I have used it and had very good results. It is VERY important that you following the directions EXACTLY. BTW, do not get any POR-15 on your skin. It is true that that only way to get it off of your skin is to let it wear off.
Took 2+ weeks for it to wear off of my arm.


----------



## pigbladder (Jun 1, 2002)

*Re: por 15 users??? (charlier)*

so youve painted over rust.....how long ago?....still perfect?


----------



## Vedubauman (Sep 20, 2001)

*Re: por 15 users??? (pigbladder)*

quote:[HR][/HR]so youve painted over rust.....how long ago?....still perfect?[HR][/HR]​2 1/2 years. No problems/still perfect.

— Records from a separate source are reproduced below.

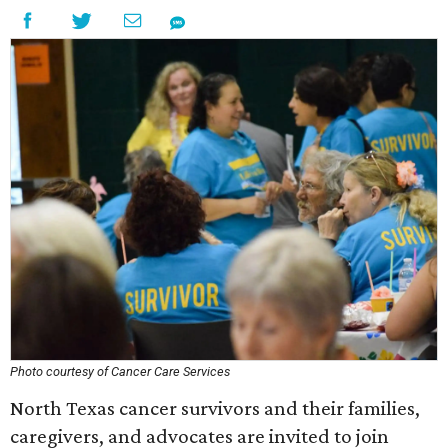
Photo courtesy of Cancer Care Services
North Texas cancer survivors and their families,
caregivers, and advocates are invited to join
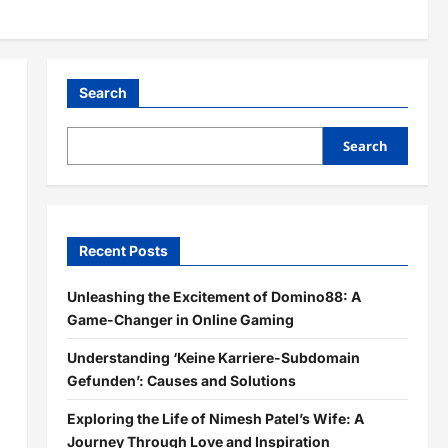
Search
Search
Recent Posts
Unleashing the Excitement of Domino88: A
Game-Changer in Online Gaming
Understanding ‘Keine Karriere-Subdomain
Gefunden’: Causes and Solutions
Exploring the Life of Nimesh Patel’s Wife: A
Journey Through Love and Inspiration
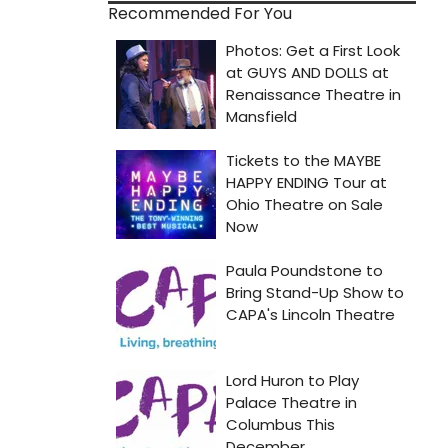
Recommended For You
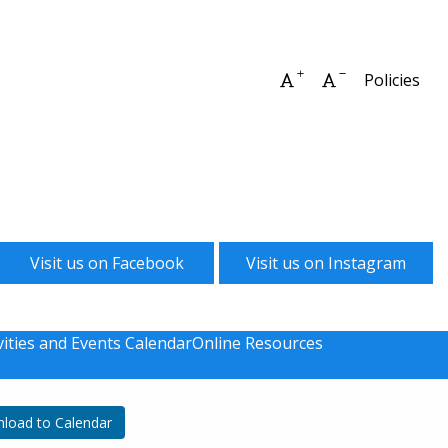
Increase font size
Decrease font 
Policies
Visit us on Facebook
Visit us on Instagram
vities and Events Calendar
Online Resources
load to Calendar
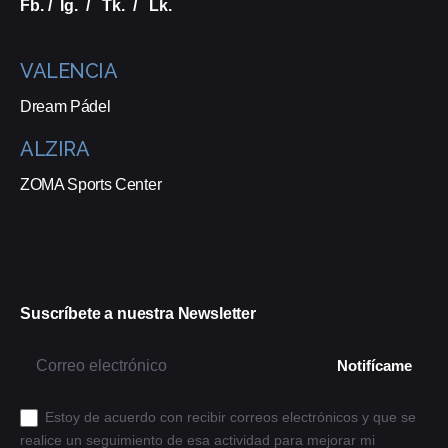
Fb.
/
Ig.
/
Tk.
/
Lk.
VALENCIA
Dream Pádel
ALZIRA
ZOMA Sports Center
Suscríbete a nuestra Newsletter
Estoy de acuerdo con recibir correos electrónicos y que se
realice un seguimiento de esa actividad para mejorar mi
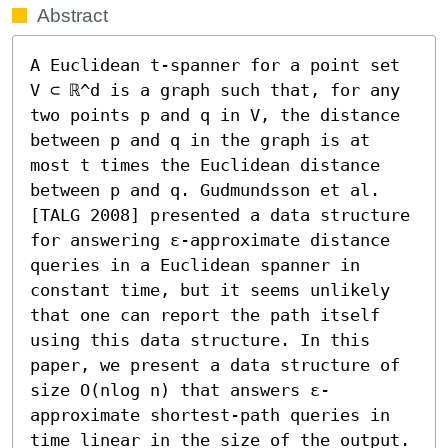
Abstract
A Euclidean t-spanner for a point set 
V ⊂ ℝ^d is a graph such that, for any 
two points p and q in V, the distance 
between p and q in the graph is at 
most t times the Euclidean distance 
between p and q. Gudmundsson et al. 
[TALG 2008] presented a data structure 
for answering ε-approximate distance 
queries in a Euclidean spanner in 
constant time, but it seems unlikely 
that one can report the path itself 
using this data structure. In this 
paper, we present a data structure of 
size O(nlog n) that answers ε-
approximate shortest-path queries in 
time linear in the size of the output.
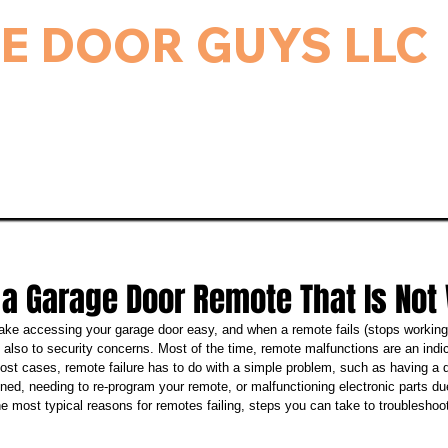
E DOOR GUYS LLC
rage Door & Electric Gate Repair, and Installation.
ice & Repairs
Gate Repair
Gallery
Bl
 a Garage Door Remote That Is Not
e accessing your garage door easy, and when a remote fails (stops working),
ut also to security concerns. Most of the time, remote malfunctions are an indi
most cases, remote failure has to do with a simple problem, such as having a d
ned, needing to re-program your remote, or malfunctioning electronic parts du
e most typical reasons for remotes failing, steps you can take to troublesho
.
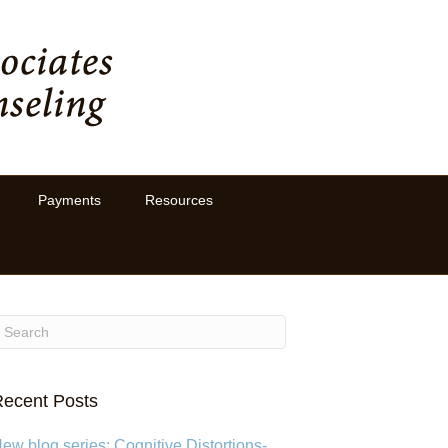
Payments
Resources
ecent Posts
ew blog series: Cognitive Distortions-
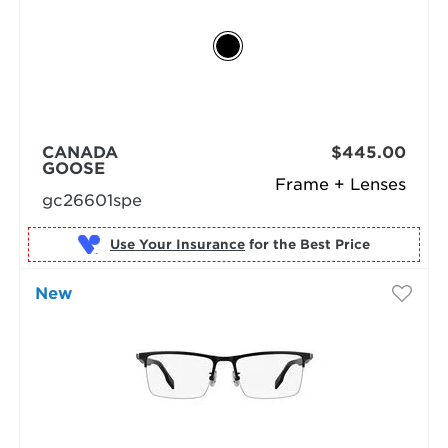
CANADA
$445.00
GOOSE
Frame + Lenses
gc26601spe
Use Your Insurance
New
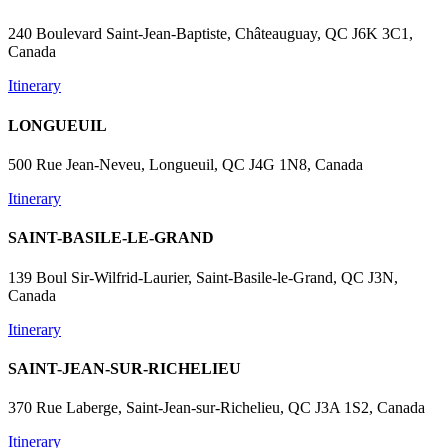
240 Boulevard Saint-Jean-Baptiste, Châteauguay, QC J6K 3C1,
Canada
Itinerary
LONGUEUIL
500 Rue Jean-Neveu, Longueuil, QC J4G 1N8, Canada
Itinerary
SAINT-BASILE-LE-GRAND
139 Boul Sir-Wilfrid-Laurier, Saint-Basile-le-Grand, QC J3N,
Canada
Itinerary
SAINT-JEAN-SUR-RICHELIEU
370 Rue Laberge, Saint-Jean-sur-Richelieu, QC J3A 1S2, Canada
Itinerary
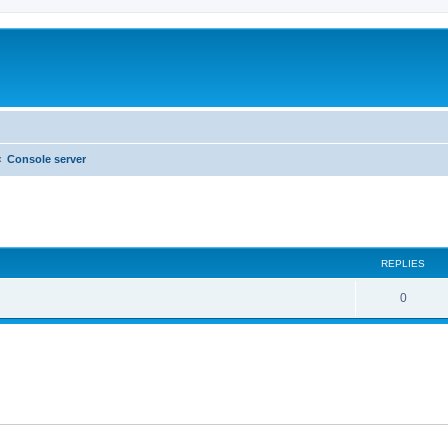
Console server
ed search
REPLIES
0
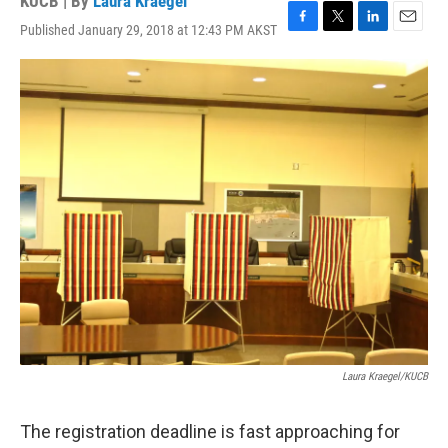
KUCB | By
Laura Kraegel
Published January 29, 2018 at 12:43 PM AKST
F
T
L
E
a
w
i
m
c
i
n
a
e
t
k
i
b
t
e
l
o
e
d
o
r
I
k
n
Laura Kraegel/KUCB
The registration deadline is fast approaching for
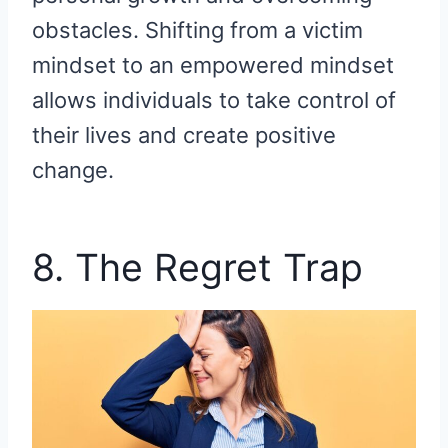
obstacles. Shifting from a victim
mindset to an empowered mindset
allows individuals to take control of
their lives and create positive
change.
8. The Regret Trap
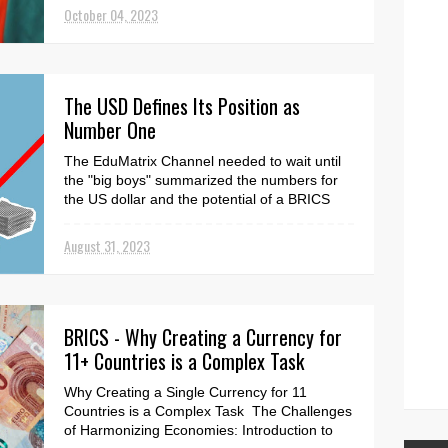
Chinese...
October 04, 2023
The USD Defines Its Position as
Number One
The EduMatrix Channel needed to wait until
the "big boys" summarized the numbers for
the US dollar and the potential of a BRICS
cu...
August 31, 2023
BRICS - Why Creating a Currency for
11+ Countries is a Complex Task
Why Creating a Single Currency for 11
Countries is a Complex Task The Challenges
of Harmonizing Economies: Introduction to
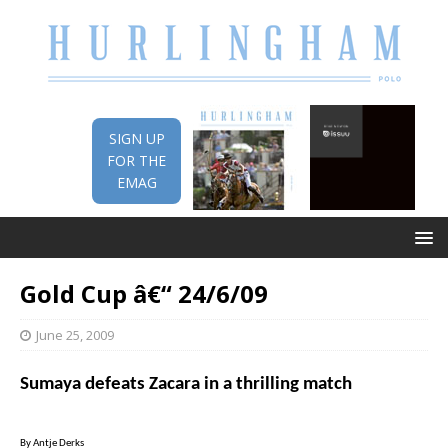
SIGN UP
FOR THE
EMAG
Gold Cup â€“ 24/6/09
June 25, 2009
Sumaya defeats Zacara in a thrilling match
By Antje Derks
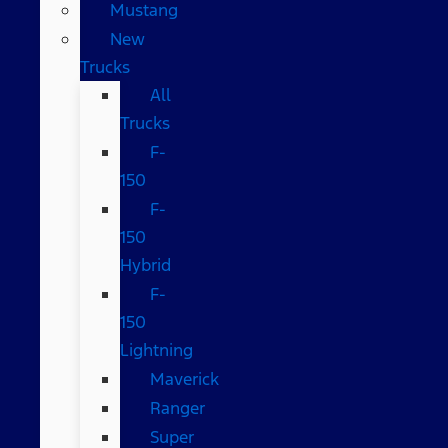
Mustang
New
Trucks
All
Trucks
F-
150
F-
150
Hybrid
F-
150
Lightning
Maverick
Ranger
Super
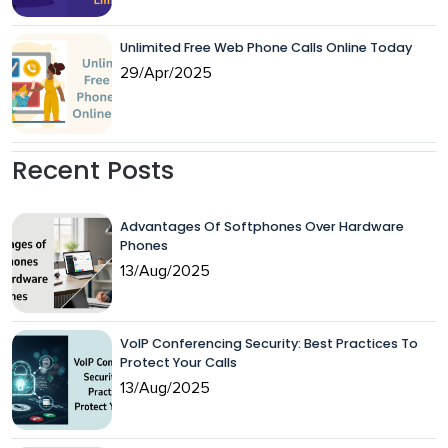
Unlimited Free Web Phone Calls Online Today
29/Apr/2025
Recent Posts
Advantages Of Softphones Over Hardware
Phones
13/Aug/2025
VoIP Conferencing Security: Best Practices To
Protect Your Calls
13/Aug/2025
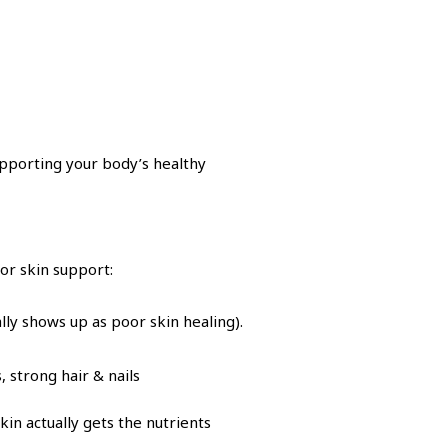
upporting your body’s healthy
or skin support:
lly shows up as poor skin healing).
 strong hair & nails
n actually gets the nutrients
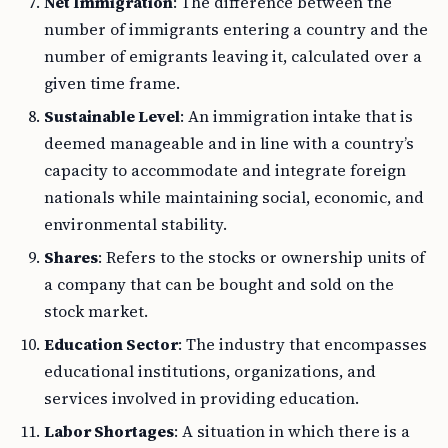
Net Immigration
: The difference between the
number of immigrants entering a country and the
number of emigrants leaving it, calculated over a
given time frame.
Sustainable Level
: An immigration intake that is
deemed manageable and in line with a country’s
capacity to accommodate and integrate foreign
nationals while maintaining social, economic, and
environmental stability.
Shares
: Refers to the stocks or ownership units of
a company that can be bought and sold on the
stock market.
Education Sector
: The industry that encompasses
educational institutions, organizations, and
services involved in providing education.
Labor Shortages
: A situation in which there is a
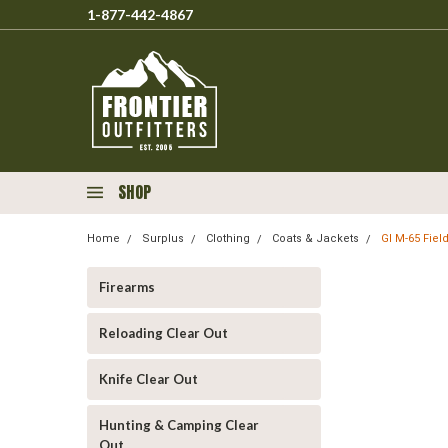
1-877-442-4867
SHOP
Home
Surplus
Clothing
Coats & Jackets
GI M-65 Fie
Firearms
Reloading Clear Out
Knife Clear Out
Hunting & Camping Clear
Out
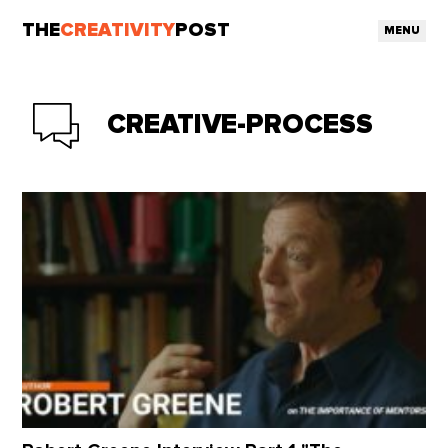
THE
CREATIVITY
POST
MENU
CREATIVE-PROCESS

The stuff is expensive but it works. http://****************.com/smile/emthup.gif 
Oh, and take the advice given above on not getting it on your skin...it took over 3 weeks.


----------



## charlier (Mar 9, 2001)

*Re: por 15 users??? (pigbladder)*

quote:[HR][/HR]so youve painted over rust.....how long ago?....still perfect?[HR][/HR]​So Far, almost 3 years and counting.....


----------



## pigbladder (Jun 1, 2002)

*Re: por 15 users??? (charlier)*

so give me a quick run down of the steps for sucess.....
i HAVE read the web site,just looking for your opinions for a lasting job
areas im thinking of doing are ..lifting underseal on the floors and the arch lip,small patches rather than big areas.....im unclear wheather i should leave it rusted to hell and paint it with por 15 ....or dremel away as much as possible then por 15
from what ive read i should leave it rusty..but that goes against the grain,id rather remove as much as possible first


----------



## pkagel (Jan 6, 2002)

*Re: por 15 users??? (pigbladder)*

use a wire wheel to get off the bigger crusty stuff, patina though is just what you need. buy the trunk and pan repair kit and it contains everything you need to do both sides of a beetle pan plus extra left over and follow the instructions EXACTLY to the letter and you'll have excellent results. their is nothing we can say in here to make the job go better than what those instructions will tell you. if you are unclear on any of the instructions then email the company, they have emailed me back with every concern i've ever had. it's been on my bug going on 5 years and the only thing that has ever taken any off was a torch when i had my clutch tube replaced and then only in a small area. best stuff i've ever seen.


----------



## ButchHusky (Feb 23, 2000)

*Re: por 15 users??? (pkagel)*

I used it on a few rusty sections of my winter beater, some areas never rusted thru while others did, oh well...
Brian


----------



## G60ING (Jun 27, 2000)

*Re: por 15 users??? (ButchHusky)*

I bought the POR 15 engine paint KIt and it holds up very well. In fact I had an Oring on my FPR go bad and had a small engine fire. The paint came through looking great. I used a Mothers wheel polish on the paint to clean it up and I'd say only a small area had any problems and that was only a slight discoloration. But None of the paint bubbled up http://****************.com/smile/emthup.gif


----------